HAMNET in the Western Cape will be assisting next Sunday the 8th of November in the running of the Jonkershoek Mountain Challenge cross-country race. Eight operators have been asked for, and Michael, ZS1MJT, our Regional Director tells me all posts have been filled. I hope to have a report of the race in the bulletin two weeks from now.

It seems strange to be discussing these effects only in 2020, but Brett Carter, writing in MENAFN on 27th October, talks about the effects of atomic bomb tests on our upper atmosphere, and the potential to damage the ionosphere. He says:

“Indeed, surface and atmospheric (high-altitude) detonations of nuclear weapons can have short-term and long-term effects.

“One short-term effect was a temporary blackout of long-distance high-frequency (HF) radio communication over the surrounding area. But this radio communication blackout was not a result of the nuclear explosions destroying the ionosphere.

“On the contrary, the nuclear detonations temporarily increased the natural level of ionisation in the upper atmosphere.

“In long-distance HF radio communications, the radio waves are bounced back and forth between the ionosphere and the Earth’s surface. This means you don’t need to establish a line of sight for HF radio communication.

“Many applications, such as emergency services and aircraft/maritime surveillance, rely on this mode of HF radio propagation.

“But this radio communication scheme only works well when there is a reflective E or F layer, and when the absorbing D layer is not dominant.

“During regular daytime hours, the D layer often becomes a nuisance because it weakens radio wave intensity in the lower HF spectrum. However, by changing to higher frequencies you can regain broken communication links.

“The D layer may become even more dominant when intense X-ray emissions from solar flares or energetic particles are impacting the atmosphere. The absorbing D layer then breaks any HF communication links that traverse it.
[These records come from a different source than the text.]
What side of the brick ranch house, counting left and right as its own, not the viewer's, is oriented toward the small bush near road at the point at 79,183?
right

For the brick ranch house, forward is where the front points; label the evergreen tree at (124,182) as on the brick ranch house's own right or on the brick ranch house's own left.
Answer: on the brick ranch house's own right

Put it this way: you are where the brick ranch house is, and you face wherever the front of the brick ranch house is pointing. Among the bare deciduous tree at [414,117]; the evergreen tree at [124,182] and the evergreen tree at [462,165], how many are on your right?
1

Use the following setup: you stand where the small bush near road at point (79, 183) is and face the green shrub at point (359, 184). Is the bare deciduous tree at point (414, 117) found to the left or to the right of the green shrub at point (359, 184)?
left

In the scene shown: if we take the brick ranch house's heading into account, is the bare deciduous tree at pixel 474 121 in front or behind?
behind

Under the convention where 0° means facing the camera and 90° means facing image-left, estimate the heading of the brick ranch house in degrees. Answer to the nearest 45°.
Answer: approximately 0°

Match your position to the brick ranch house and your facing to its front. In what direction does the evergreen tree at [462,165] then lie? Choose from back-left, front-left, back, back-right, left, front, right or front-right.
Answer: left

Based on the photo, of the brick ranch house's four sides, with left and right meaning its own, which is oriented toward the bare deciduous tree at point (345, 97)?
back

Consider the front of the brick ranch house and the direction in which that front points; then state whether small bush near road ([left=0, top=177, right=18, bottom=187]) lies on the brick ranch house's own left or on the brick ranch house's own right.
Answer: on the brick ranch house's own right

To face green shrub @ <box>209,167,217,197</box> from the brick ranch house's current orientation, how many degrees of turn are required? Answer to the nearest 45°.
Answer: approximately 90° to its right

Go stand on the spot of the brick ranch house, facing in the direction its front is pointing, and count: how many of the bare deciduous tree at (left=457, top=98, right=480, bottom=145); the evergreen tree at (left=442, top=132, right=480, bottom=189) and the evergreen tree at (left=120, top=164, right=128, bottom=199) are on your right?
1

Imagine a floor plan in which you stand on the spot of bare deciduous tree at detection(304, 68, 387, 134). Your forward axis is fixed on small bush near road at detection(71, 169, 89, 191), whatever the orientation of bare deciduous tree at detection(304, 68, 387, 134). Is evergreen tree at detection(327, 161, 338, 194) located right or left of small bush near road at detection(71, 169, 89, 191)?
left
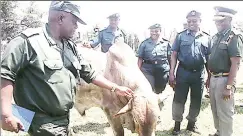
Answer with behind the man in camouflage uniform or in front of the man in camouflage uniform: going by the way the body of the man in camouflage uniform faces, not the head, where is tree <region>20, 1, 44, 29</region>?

“Nuclear detonations also produce X-ray radiation, which leads to additional ionisation in all layers of the ionosphere. This makes the F layer more reflective to HF radio waves, but, alas, the D layer also becomes more absorptive.

“This makes it difficult to bounce radio waves off the ionosphere for long-distance communication soon after a nuclear explosion, even though the ionosphere stays intact.
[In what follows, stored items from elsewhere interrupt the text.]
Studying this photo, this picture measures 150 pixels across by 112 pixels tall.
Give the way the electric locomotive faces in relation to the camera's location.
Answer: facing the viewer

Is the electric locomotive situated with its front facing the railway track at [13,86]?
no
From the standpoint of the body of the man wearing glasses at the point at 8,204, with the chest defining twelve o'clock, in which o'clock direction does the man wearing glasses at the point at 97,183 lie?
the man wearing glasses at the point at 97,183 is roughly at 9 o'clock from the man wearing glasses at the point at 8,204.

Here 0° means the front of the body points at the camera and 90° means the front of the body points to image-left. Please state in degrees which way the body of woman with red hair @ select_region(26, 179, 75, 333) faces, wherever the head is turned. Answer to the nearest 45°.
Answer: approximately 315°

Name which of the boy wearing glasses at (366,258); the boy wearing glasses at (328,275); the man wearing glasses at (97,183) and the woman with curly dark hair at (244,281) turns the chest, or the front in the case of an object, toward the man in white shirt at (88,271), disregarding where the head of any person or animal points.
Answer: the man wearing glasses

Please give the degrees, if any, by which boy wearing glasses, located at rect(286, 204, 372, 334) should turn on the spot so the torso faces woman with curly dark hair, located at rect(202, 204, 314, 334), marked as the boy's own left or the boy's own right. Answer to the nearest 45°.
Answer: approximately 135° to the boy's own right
“Beyond additional ionisation, shock waves from nuclear detonations produce waves and ripples in the upper atmosphere called ‘atmospheric gravity waves’ (AGWs).
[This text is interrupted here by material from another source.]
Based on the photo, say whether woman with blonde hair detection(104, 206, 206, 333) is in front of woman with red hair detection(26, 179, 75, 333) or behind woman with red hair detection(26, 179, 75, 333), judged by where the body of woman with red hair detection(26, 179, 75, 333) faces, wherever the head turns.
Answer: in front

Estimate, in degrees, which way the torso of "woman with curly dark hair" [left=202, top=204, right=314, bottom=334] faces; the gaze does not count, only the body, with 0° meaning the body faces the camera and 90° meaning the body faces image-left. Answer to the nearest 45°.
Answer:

“These waves travel in all directions, even reaching the ionosphere where they cause what are known as ‘travelling ionospheric disturbances’ (TIDs), which can be observed for thousands of kilometres.

“Bomb blasts are not the only things that cause disturbances in the atmosphere.

“In September 1979, there were reports of bright flashes of light off the South African coast, igniting theories South Africa had nuclear weapon capabilities.

“Analysis of ionospheric data from the Arecibo Observatory, in Puerto Rico, confirmed the presence of waves in the ionosphere that corroborated the theory of an atmospheric detonation. But whether the detonation was artificial or natural could not be determined.

“The reason for the ambiguity is that meteor explosions and nuclear detonations in the atmosphere both generate AGWs with similar characteristics.

“The 2013 Chelyabinsk meteor explosion in Russia generated waves in the ionosphere that were detected all across Europe, and as far away as the United Kingdom.

“Volcanic eruptions, such at the 1980 Mount St Helens eruption in the US, and large earthquakes, such as the 2011 Tohoku earthquake in Japan, are other examples of energetic processes at the ground impacting the upper atmosphere.

“Another well-known source of ionospheric disturbances is a geomagnetic storm, typically caused by coronal mass ejections from the Sun or solar wind disturbances impacting Earth’s magnetosphere.

“In summary, nuclear detonations can impact the upper atmosphere in many ways, as do many other non-nuclear terrestrial and solar events that carry enormous energy. Fortunately, the interference isn’t permanent.”

Well, after all these years, this news is certainly reassuring!

This is Dave Reece ZS1DFR reporting for HAMNET in South Africa.